Bryan K Ward et al. Arch Otolaryngol Head Neck Surg. 2012 Jun.

Abstract

Objective: To characterize contemporary practice patterns and outcomes of vestibular schwannoma surgery.

Design: Cross-sectional analysis.

Setting: Maryland Health Service Cost Review Commission database.

Patients: The study included patients who underwent surgery for vestibular schwannoma between 1990 and 2009.

Main outcome measures: Temporal trends and relationships between volume and in-hospital deaths, central nervous system (CNS) complications, length of hospitalization, and costs.

Results: A total of 1177 surgical procedures were performed by 57 surgeons at 12 hospitals.
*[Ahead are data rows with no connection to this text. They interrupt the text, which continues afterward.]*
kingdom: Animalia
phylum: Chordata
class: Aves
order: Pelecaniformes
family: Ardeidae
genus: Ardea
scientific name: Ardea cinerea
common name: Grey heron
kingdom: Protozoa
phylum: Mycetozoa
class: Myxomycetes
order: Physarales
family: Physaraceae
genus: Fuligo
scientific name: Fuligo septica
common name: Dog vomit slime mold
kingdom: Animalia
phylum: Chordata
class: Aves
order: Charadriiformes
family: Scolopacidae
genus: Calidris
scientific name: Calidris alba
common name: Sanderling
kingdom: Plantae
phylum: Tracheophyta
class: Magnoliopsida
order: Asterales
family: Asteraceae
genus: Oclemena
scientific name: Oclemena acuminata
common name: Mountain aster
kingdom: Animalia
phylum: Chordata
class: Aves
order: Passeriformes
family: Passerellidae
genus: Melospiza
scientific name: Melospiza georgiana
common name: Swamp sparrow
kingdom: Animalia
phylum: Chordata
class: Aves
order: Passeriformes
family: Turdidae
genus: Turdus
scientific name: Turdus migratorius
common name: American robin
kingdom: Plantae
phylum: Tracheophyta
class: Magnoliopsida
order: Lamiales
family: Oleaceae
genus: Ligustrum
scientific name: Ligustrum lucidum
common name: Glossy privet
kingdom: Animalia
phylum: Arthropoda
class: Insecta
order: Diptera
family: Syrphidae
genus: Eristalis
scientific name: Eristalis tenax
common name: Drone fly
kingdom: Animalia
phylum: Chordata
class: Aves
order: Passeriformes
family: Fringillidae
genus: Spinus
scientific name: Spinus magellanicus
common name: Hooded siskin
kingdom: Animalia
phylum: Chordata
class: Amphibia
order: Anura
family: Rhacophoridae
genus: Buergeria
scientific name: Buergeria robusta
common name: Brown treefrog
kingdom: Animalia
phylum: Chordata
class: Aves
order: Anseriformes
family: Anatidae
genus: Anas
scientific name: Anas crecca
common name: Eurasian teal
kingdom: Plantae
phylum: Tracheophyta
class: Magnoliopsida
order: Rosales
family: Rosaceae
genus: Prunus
Most cases were performed by high-volume surgeons (47%) at high-volume hospitals (79%). The number of cases increased from 474 in 1999-2000 to 703 in 2000-2009. Vestibular schwannoma surgery in 2000-2009 was associated with a decrease in CNS complications (odds ratio [OR] 0.4; P < .001) and an increase in cases performed by intermediate-volume (OR, 4.2; P = .002) and high-volume (OR, 3.2; P = .005) hospitals and intermediate-volume (OR, 1.9; P = .004) and high-volume (OR, 1.8; P = .006) surgeons. High-volume care was inversely related to the odds of urgent and emergent surgery (OR, 0.2; P < .001) and readmissions (OR, 0.1; P = .02). Surgeon volume accounted for 59% of the effect of hospital volume for urgent and emergent admissions and 20% for readmissions. After all other variables were controlled for, there was no significant association between hospital or surgeon volume and in-hospital mortality or CNS complications; however, surgery at high-volume hospitals was associated with significantly lower hospital-related costs (P < .001).

Conclusions: These data suggest increased centralization of vestibular schwannoma surgery, with an increase in cases performed by intermediate- and high-volume providers and meaningful differences in high-volume surgical care that are mediated by surgeon volume and are associated with reduced hospital-related costs. Further investigation is warranted.